Our cynicism and depression will only increase if we expect government to solve these problems for us. We have to demand change, as Frederick Douglass said, and we have to be willing to do it ourselves. The models of courageous citizenship that make up Americans Who Tell the Truth can help.

One more thing. Through this painting, and traveling and talking I have never been so engaged as a citizen as I am now. Nor have I felt as burdened with the weight of serious problems. But before I started this project, I had never experienced the joy that comes from being a member of a community working for a just and sustainable future. Our deepest happiness is found not in monetary wealth and competition, but in the shared spirit of working together for a good cause, for the ideals of this country and for peace.

Americans Who Tell the Truth offers a link between the community of people who struggled for justice in our past and the community of people who are doing it now. To participate in that struggle can be very hard, but it is also a place to find deep friendship, shared courage, respect and dignity. And, only by participating in that struggle will we find hope, or deserve to.

-- Robert Shetterly


Artist's Statement, 2004

The second strong feeling -- the first being horror -- I had on September 11 was hope, hope that the United States would use the shock of this tragedy to reassess our economic, environmental, and military strategies in relation to the other countries and peoples of the world. Many people hoped for the same thing -- not to validate terrorism, but to admit that the arrogance and appetite of the U.S., all of us, have created so much bad feeling in many parts of the world that terrorism is inevitable. I no longer feel hopeful.

If one looks closely at U.S. foreign policy, the common denominator is energy, oil in particular. The world is running out of oil. Political leadership that had respect for the future of the Earth and a decent concern for the lives of American and non-American people would be leading us away from conflict toward conservation and economic justice, toward alternative energy, toward a plan for the survival of the world that benefits everyone. We see hegemony and greed thinly veiled behind patriotism and security. We get pre-emptive war instead of pre-emptive planning for a sustainable future.

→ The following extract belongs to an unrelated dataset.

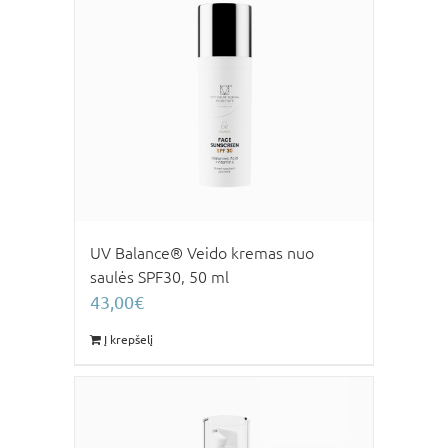
UV Balance® Veido kremas nuo
saulės SPF30, 50 ml
43,00
€
Į krepšelį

The greatness of our country is being tested and will be measured not by its military might but by its restraint, compassion, and wisdom. De Toqueville said, “America is great because it is good. When it ceases to be good, it will cease to be great.” A democracy, whose leaders and media do not try to tell the people the truth, is a democracy in name only. If the consent of voters is gained through fear and lies, America is neither good nor great. Nor is it America.

I began painting this series of portraits -- finding great Americans who spoke the truth and combining their images with their words -- in 2002 as a way of to channel my anger and grief. In the process my respect and love for these people and their courage helped to transform that anger into hope and pride and allowed me to draw strength from this community of truth tellers, finding in them the courage, honesty, tolerance, generosity, wisdom and compassion that have made our country strong. One lesson that can be learned from all of these Americans is that the greatness of our country frequently depends not on the letter of the law, but the insistence of a single person that we adhere to the spirit of the law.

My original goal was to paint fifty portraits. I've gone beyond that and have decided to paint many more. The more I've learned about American history -- past and present -- the more people I've discovered whom I want to honor in this way. The paintings will stay together as a group.  The courage of these individuals needs to remain a part of a great tradition, a united effort in respect for the truth. These people form the well from which we must draw our future.